Is it? I tell you, my friend of the law, there are things more hardening to a woman in either of these professions than may be found in all your musty law tomes. There are situations in either far more distressing to a women’s refined feeling than any that the practice of law knows. The doctors have much more reason in their objection than you have.
But the woman won the case, just as she won her first little case this week; just as she will probably win many more in the years to come.
Yet I do not think there is much reason to fear that the gates of the law courts will be broken down by women clamoring for admission. There has been no woman applicant, I believe, since Miss Martin’s entrance: the study is too dry, too costly, too slow in bringing return, for many women to be attracted by it. Only those who feel really drawn toward it by consciousness of mental fitness, are likely to follow law.

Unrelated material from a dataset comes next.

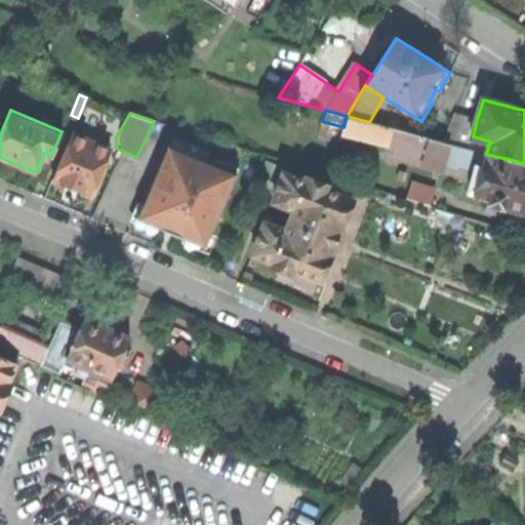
[(461,115),(453,145),(469,149),(473,136),(477,119),(461,115)]
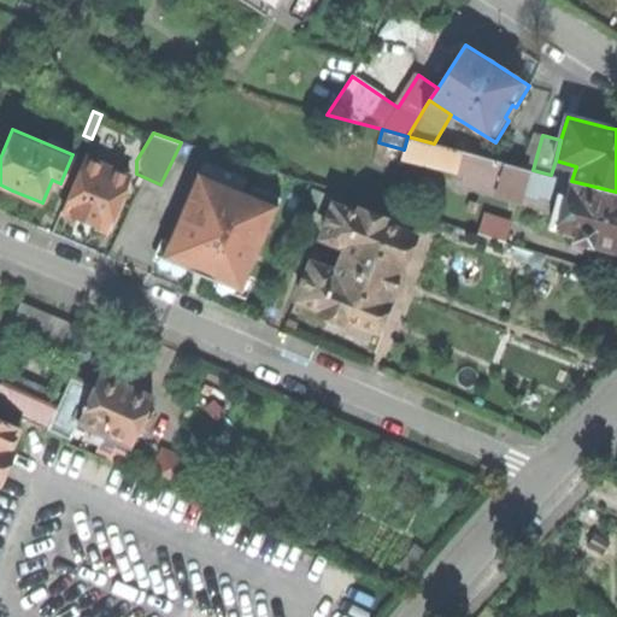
[(434,144),(407,136),(404,150),(403,156),(457,170),(462,151),(434,144)]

I was present in the Division Court this week, on the morning when Miss Martin won her case, having heard incidentally that she would appear. My knowledge of law courts is of the slimmest, and I was curious to see just how unwomanly her position would be.

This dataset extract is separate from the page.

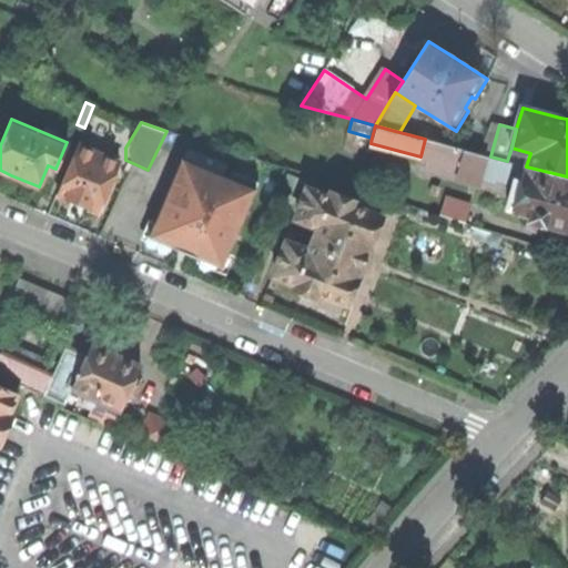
[(425,139),(421,156),(454,164),(452,173),(479,181),(479,180),(486,155),(425,139)]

It was not her first appearance: that occurred a week or two ago, when the case was adjourned that she might secure a needful witness. At that time I was told by a lawyer who attended the court that the young men present, the majority being themselves of the profession, indulged in open smiling and underbreath comment.
That was gentlemanly conduct toward a young girl whose sole offence was that she had to ask a quiet question or two in the conduct of a case for her firm—wasn’t it? Remember it was a man who told me, one who rather condoned than disapproved of the discourtesy.
On this morning I entered and sat quietly down below the railing among a few onlookers interested in one or two other of the cases. There were a few expectant witnesses, one or two women amongst them, a group of young lawyers or students about a table, a clerk within a railing and the judge in a dress suit up in his chair. There is nothing of official pomp or show about a Division Court.
A young lady, gowned in a pretty brown walking suit, came in quietly and took her seat up within the rail.
The judge swept several cases rapidly off the docket. Then came one of disputed rent. The young lady removed her hat, stepped down before the stand, and in the quietest of voices asked that two witnesses be called, to each of which she put one or two questions bringing out the fact that the defendant had admitted the debt which he now denied.
GARNISHEE AND COST
“Garnishee and cost,” said the judge, briefly, and the young lady put on her hat and walked out. But it was pretty to see the color spring into her cheeks when she heard the judge’s words and knew that she had won this, her first, case for her firm.
Judge Morson’s manner was the perfection of quiet, unmarked courtesy, that the young lawyers would do well to emulate.
It had been so brief a thing that I hardly realized its significant to this young girl, and through her to Canadian women in general, inasmuch as Ontario’s first young woman lawyer had won her first case.